_Records for processing_:
Segment Open

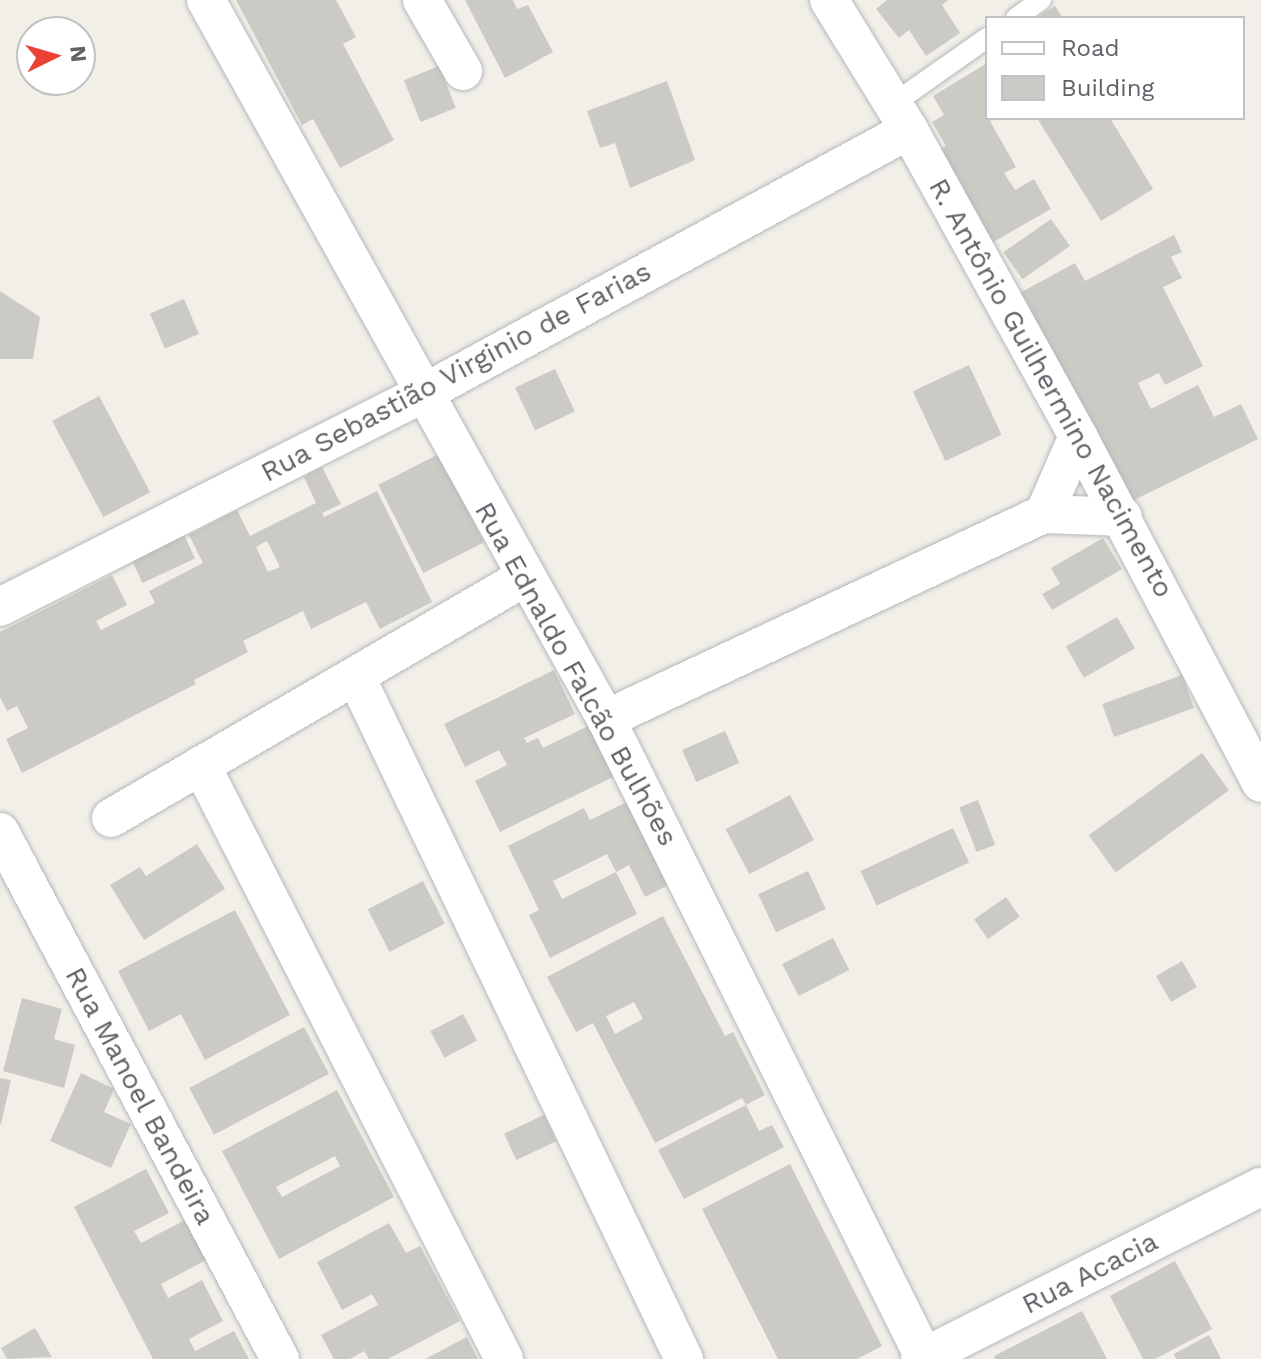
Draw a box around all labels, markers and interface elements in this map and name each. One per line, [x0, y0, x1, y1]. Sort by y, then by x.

Segment Closed
Segment Open

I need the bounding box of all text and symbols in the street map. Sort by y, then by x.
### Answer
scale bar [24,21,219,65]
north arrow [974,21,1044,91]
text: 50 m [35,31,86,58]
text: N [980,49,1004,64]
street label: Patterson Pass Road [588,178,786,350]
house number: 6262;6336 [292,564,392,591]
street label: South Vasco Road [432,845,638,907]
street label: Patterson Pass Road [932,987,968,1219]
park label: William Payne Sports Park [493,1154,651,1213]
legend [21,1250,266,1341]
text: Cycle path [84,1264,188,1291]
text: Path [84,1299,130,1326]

Segment Closed
Segment Open

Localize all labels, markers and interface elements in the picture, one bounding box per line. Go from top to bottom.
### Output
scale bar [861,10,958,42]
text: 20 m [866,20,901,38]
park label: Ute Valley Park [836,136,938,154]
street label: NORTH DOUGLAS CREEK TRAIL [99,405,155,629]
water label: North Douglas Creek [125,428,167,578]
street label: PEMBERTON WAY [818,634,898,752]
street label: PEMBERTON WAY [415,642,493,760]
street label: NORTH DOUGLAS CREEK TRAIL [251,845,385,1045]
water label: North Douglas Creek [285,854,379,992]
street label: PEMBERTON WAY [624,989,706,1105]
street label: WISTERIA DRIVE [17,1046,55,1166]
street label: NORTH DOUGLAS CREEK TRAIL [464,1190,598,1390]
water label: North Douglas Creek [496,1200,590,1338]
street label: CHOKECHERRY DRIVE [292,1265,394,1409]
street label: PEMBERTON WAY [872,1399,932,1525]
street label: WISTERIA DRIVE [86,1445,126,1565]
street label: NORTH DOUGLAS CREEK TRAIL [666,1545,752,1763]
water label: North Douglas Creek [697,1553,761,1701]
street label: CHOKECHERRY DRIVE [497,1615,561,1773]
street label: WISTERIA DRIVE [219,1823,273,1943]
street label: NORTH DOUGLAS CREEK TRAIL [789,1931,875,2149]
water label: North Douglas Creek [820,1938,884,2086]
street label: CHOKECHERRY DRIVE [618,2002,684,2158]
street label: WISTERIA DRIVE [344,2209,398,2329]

Segment Closed

_Requirement_: The word to look for is "labels"; copy out every line of the entries that holds it.

_Response_:
Draw a box around all labels, markers and interface elements in this map and name each. One per line, [x0, y0, x1, y1]. Sort by y, then by x.
Localize all labels, markers and interface elements in the picture, one bounding box per line. Go from top to bottom.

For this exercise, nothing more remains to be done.